In practice, then, this extension can potentially capture a great deal of personal information, depending on the tasks that the user asks the agent to perform and the batches of unsafe-action annotations that the user collects.
This is because screenshots (and under-the-hood webpage information called 'HTML') are collected both in the web agent use case (for the agent's decision-making and for later review by the user) and in the unsafe-actions annotator use case.
These screenshots and HTML data may contain personal information (e.g. from the user previously filling some things in, a password manager automatically filling things in, or the user already being signed in to a given website).
This data is only ever sent to a server of the user's choice (see "AI Model Provider" configuration option). Even then, it is only sent so that it can be fed to an AI model to make decisions on the user's behalf.
The user should consult the privacy policy of their chosen AI Model Provider for how it handles customer data that is sent to its API's. Many of them commit to not training their models on data sent to their API's (a guarantee they frequently do not make for use of their chatbot web pages).
As of 2024 November 11th:
OpenAI commits to not training on data sent to its API's unless you opt into that.

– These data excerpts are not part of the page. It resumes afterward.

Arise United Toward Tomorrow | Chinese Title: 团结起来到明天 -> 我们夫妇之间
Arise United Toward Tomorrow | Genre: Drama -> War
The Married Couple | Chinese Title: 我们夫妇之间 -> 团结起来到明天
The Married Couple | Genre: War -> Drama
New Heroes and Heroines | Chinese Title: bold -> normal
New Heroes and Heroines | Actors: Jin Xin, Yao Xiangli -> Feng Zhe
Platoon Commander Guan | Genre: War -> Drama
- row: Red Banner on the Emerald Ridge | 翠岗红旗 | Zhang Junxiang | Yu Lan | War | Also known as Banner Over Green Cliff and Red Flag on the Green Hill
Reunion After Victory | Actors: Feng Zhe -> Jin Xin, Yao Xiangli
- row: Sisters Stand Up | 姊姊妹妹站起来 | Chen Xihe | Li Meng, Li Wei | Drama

Likewise, Anthropic commits to not training on data sent to its API's unless you opt into that.
Please be aware that the Google Gemini API's Free Tier will train on user data, but the Google Gemini API's Paid Tier will not.
The data is stored locally on the user's machine to allow for review of the agent's decisions and of the behavior of the extension. However, a given screenshot or other piece of stored information is automatically deleted after 14-28 days. In rare cases, data may persist for several weeks longer than this if the browser interferes with the extension's delayed-action triggers.
Finally, the collection of potentially-sensitive data only occurs during a user-initiated task or batch of annotations, and the user can terminate the task or annotation batch at any time.
Technically, after the end of an annotation-batch and before page reload or navigation, the extension still passively monitors mouse movements and page state changes to allow for the user to start another annotation batch with less delay. This monitoring would only cause the storage of log messages containing snippets of information about HTML 'iframes' and it would be unlikely for those snippets to contain sensitive data.
- Website URL's visited during tasks or explored during batches of annotations
- Screenshots of websites visited during tasks or explored during batches of annotations
- HTML data of websites visited during tasks or explored during batches of annotations (including any personal information that may be present on the page)
- Configuration choices, including API keys for AI cloud providers
- Logs of the agent's actions and decisions during tasks
- Logs of the user's choices when annotating unsafe actions
- Logs of miscellaneous internal activity in the extension's programming
- Mouse position within the browser's viewport and/or side-panel
- This is only collected in some contexts, to implement features like the extra-scalable details pop-up for the status updates section of the side panel and the annotator mode's target element selection.